- AIM OF THE EXERCISE
Write the listing out again word for word, skipping each picture.

- SUPPLIED INFORMATION
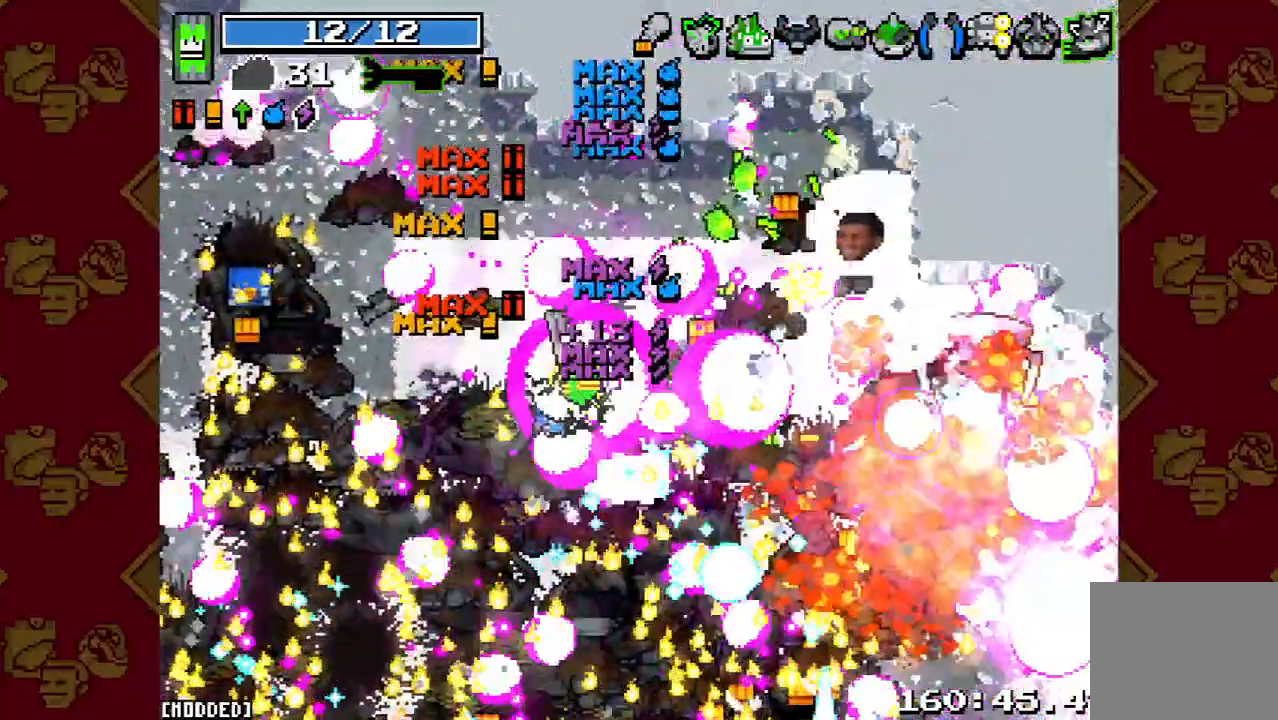
{"buttons": [], "left_stick": "up-right", "right_stick": "up-right", "button_events": []}
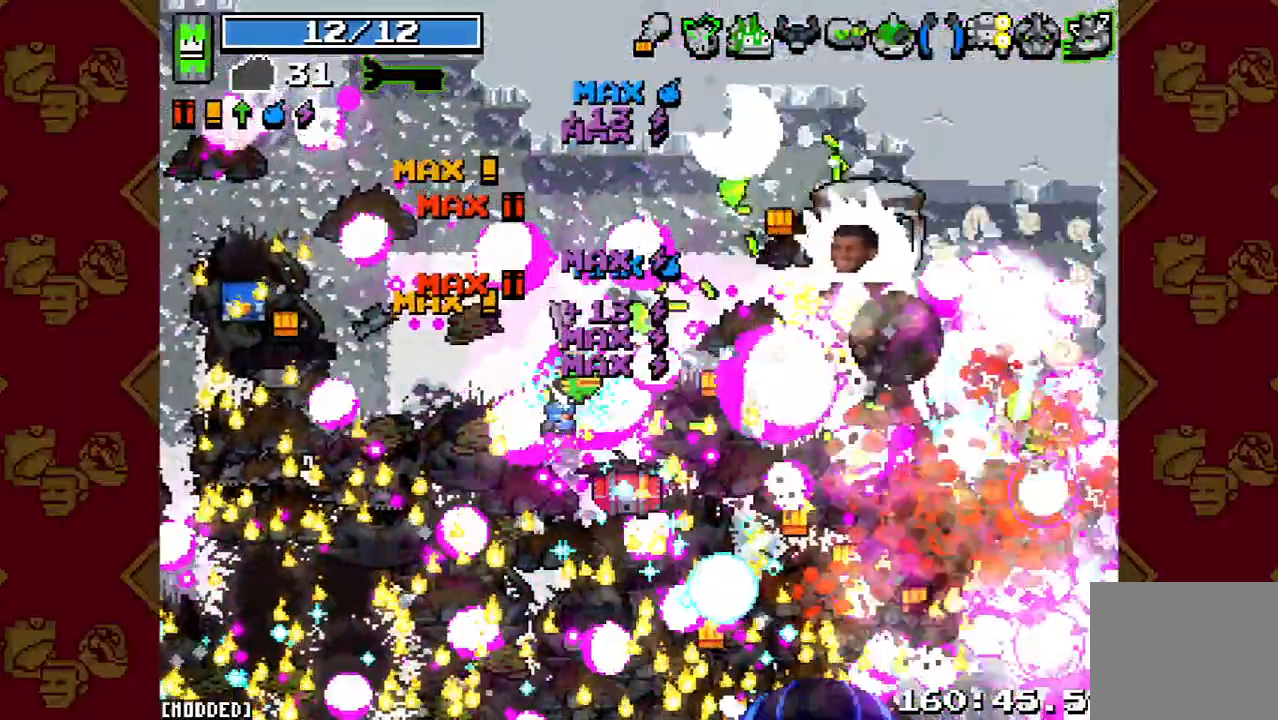
{"buttons": [], "left_stick": "up-left", "right_stick": "right", "button_events": []}
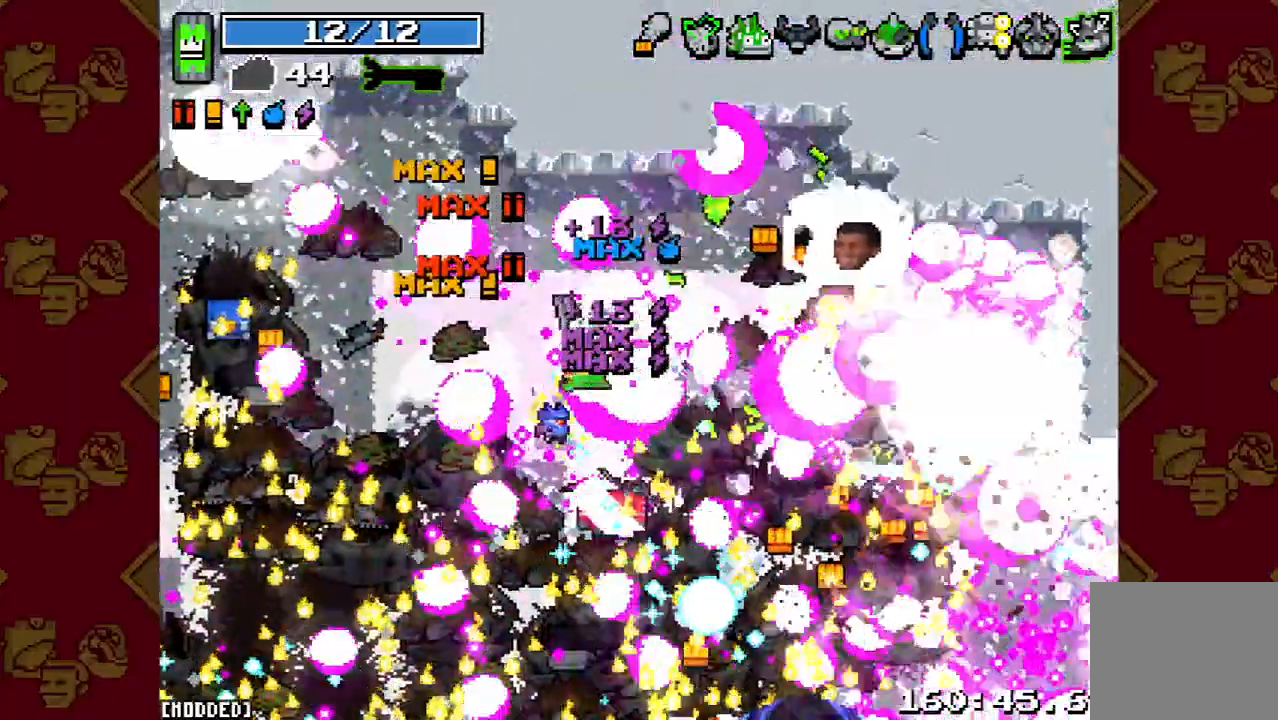
{"buttons": [], "left_stick": "up", "right_stick": "right", "button_events": []}
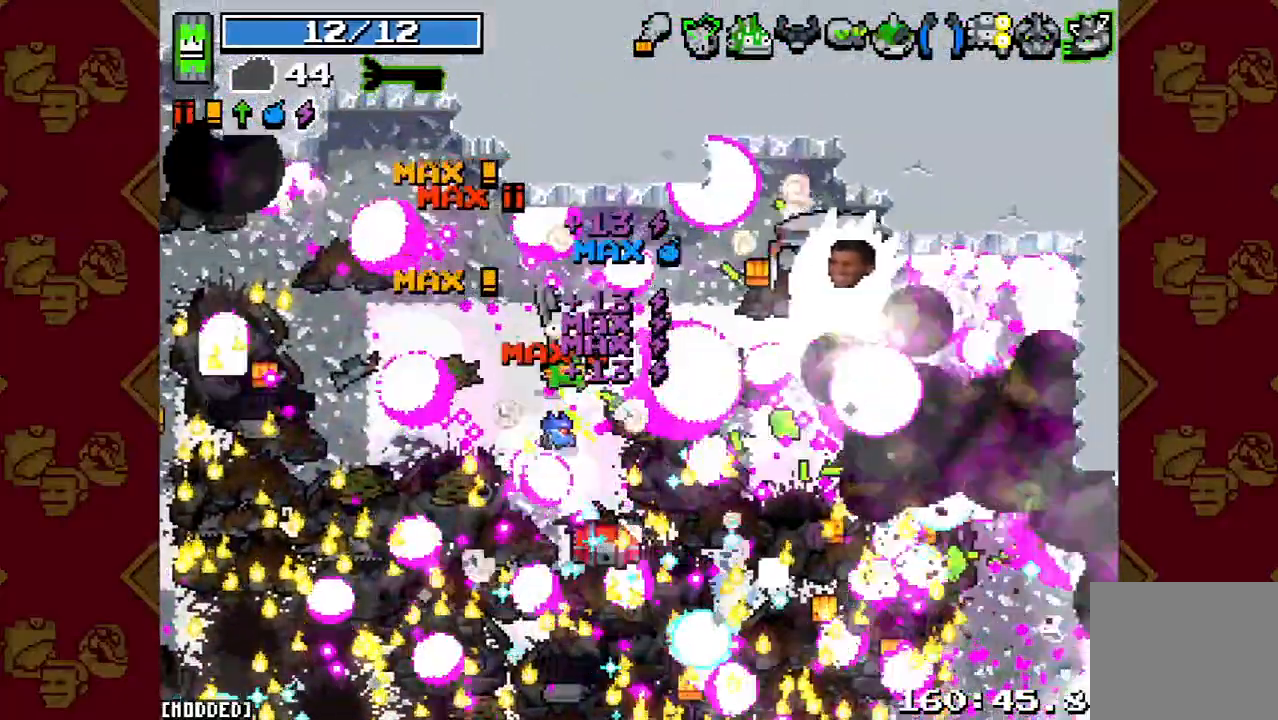
{"buttons": [], "left_stick": "up-left", "right_stick": "up-right", "button_events": []}
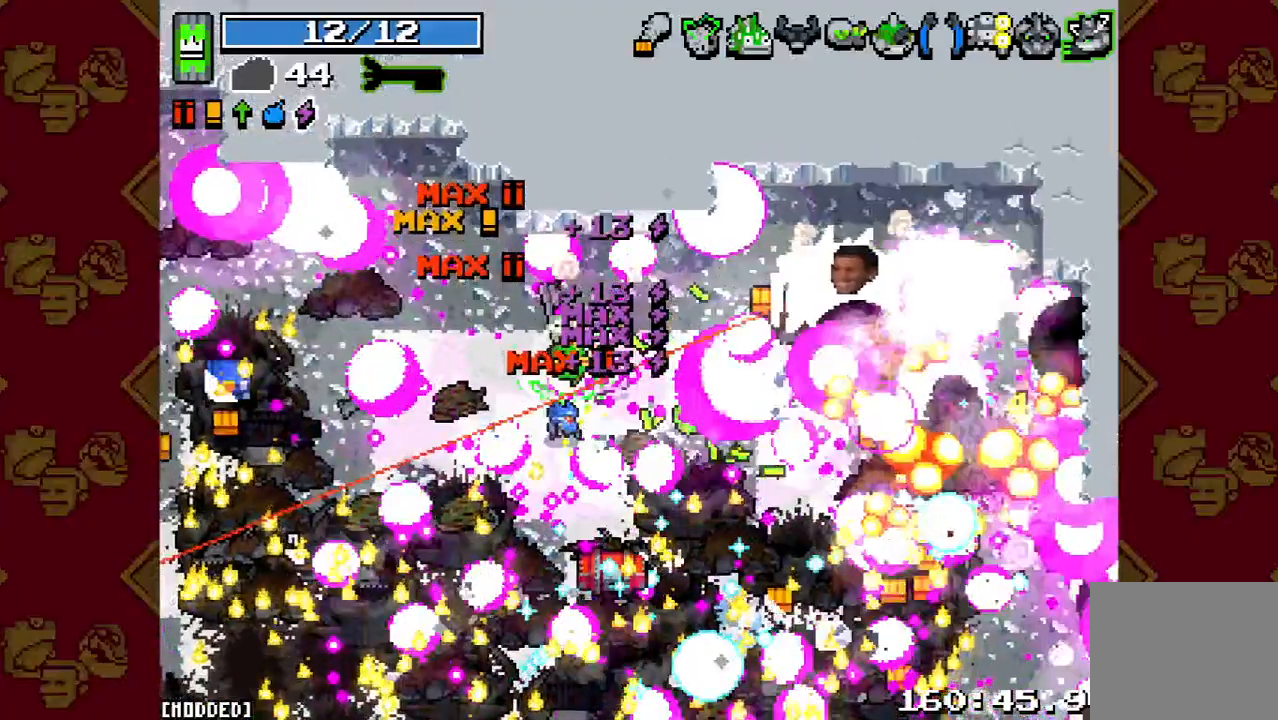
{"buttons": [], "left_stick": "up-left", "right_stick": "right", "button_events": []}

- RESPONSE TO THE TASK
{"buttons": [], "left_stick": "up-right", "right_stick": "up-right", "button_events": []}
{"buttons": [], "left_stick": "up-left", "right_stick": "right", "button_events": []}
{"buttons": [], "left_stick": "up", "right_stick": "right", "button_events": []}
{"buttons": [], "left_stick": "up-left", "right_stick": "up-right", "button_events": []}
{"buttons": [], "left_stick": "up-left", "right_stick": "right", "button_events": []}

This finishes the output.